A Vet’s Voice | Life as a new graduate


If you’ve visited Damory Vets within the last few months you may have seen two new faces amongst the small animal vets. We (Annabelle and Alice) started working at Damory in July and August respectively and since then we’ve been settling into life as new graduate veterinary surgeons. Quite unintentionally, we seem to have made it a little difficult to tell us apart. If you were to request “the new young female vet with brown hair and whose name begins with “A”” you still wouldn’t have narrowed down the selection – our consults tops do have our names on them but presently they’re mostly obscured by the many layers of PPE associated with these unusual times.

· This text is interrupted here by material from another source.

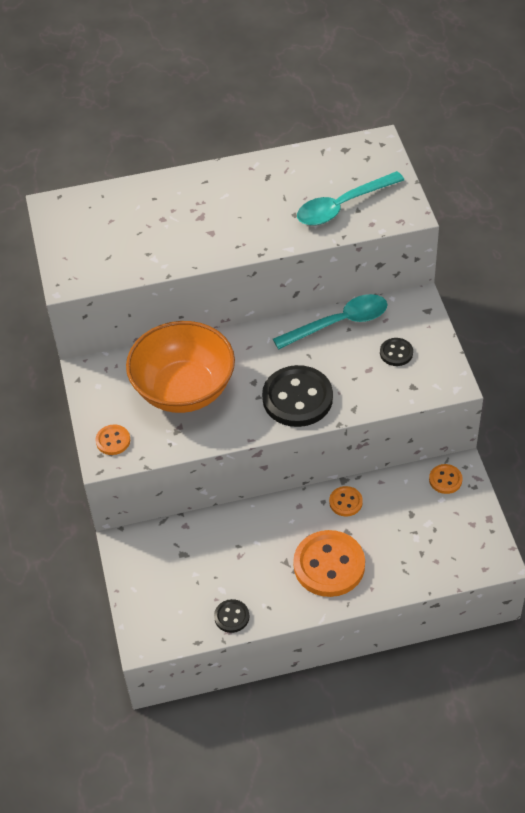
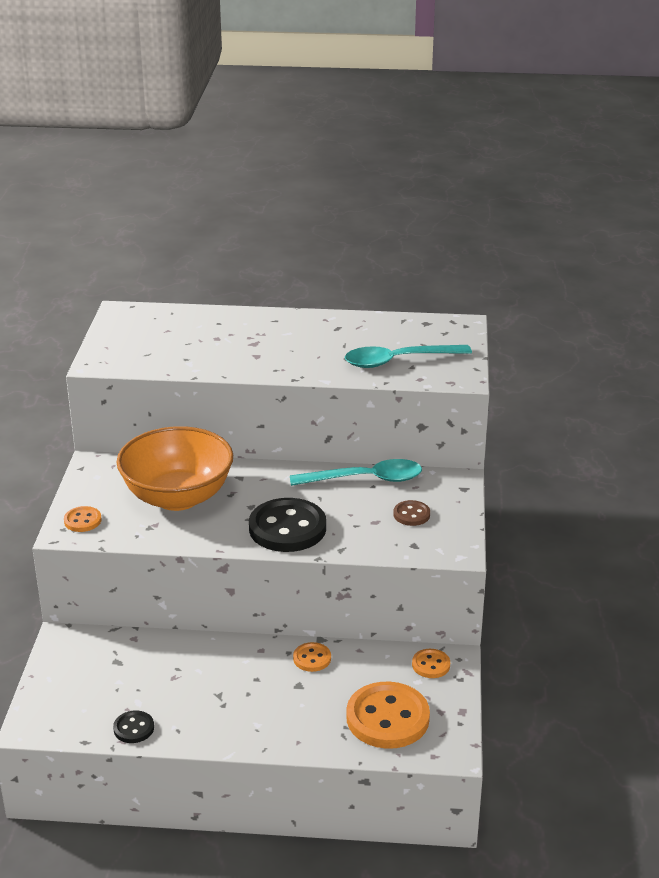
camera: 15 degrees right, 20 degrees down
(329, 565) = (263, 709): orange button -> orange button (387, 718)
(396, 353) = (411, 514): black button -> brown button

Annabelle and Alice new graduate veterinary surgeons

Prior to graduating, we have studied for five or six years at university, covering all areas and species from bees right through to bulls.  We undertake 38 weeks of work experience, usually arranged during our holiday periods, in areas of both animal husbandry and within veterinary practices.  During this time, we’ve learnt how to tip sheep, milk cows, take blood samples, place intravenous catheters and much more.  Although some of these skills we are unlikely to use again within the realm of small animal practice, all these experiences shape each vet’s perspective of animal care.

Even after completing all this training, there are many contrasts between the vet school and the “real world”, and so many aspects of veterinary life that can only truly be learned on the job. The cases we work through in lectures are now in front of our eyes, the results we interpret are now attached to real animals and the discussions we plan now involve real people.  At university, we’re generally taught the active ingredient (or generic name) of medications – we then emerge into the real world only to discover that each drug had multiple different trade names of various strengths and presentations. Flea and worming products in particular seem to be an ever-shifting myriad of combinations, formulations and names.

Our final year and beginning of our working careers have, like everything else this year, been slightly different to what we had imagined.  Examinations held online, virtual graduation ceremonies, and starting our first consults in the carpark was certainly not how we’d pictured this year going!  While the weather in the summer was for the most part dry and warm, following the loss of our practice gazebo in a particularly violent storm we’re sure everyone is glad to be back in the warm during the darker colder months. 

Vet school prepares you for day one, but it depends on your first job to build you up for the coming years.  We’ve been lucky enough to join the small animal team at Damory, who have all been incredibly supportive and are always willing to provide encouragement, advice, or another perspective on any challenging cases.  The transition from veterinary student to newly qualified vet can be a daunting and overwhelming time, but it has also proved incredibly rewarding.

We’d like to take a moment to thank everyone – owners, colleagues and animals – for welcoming us into this busy community. Your help and understanding have made the transition into veterinary practice so much easier, and we will strive to continue our life-long learning to help both you and all of your pets.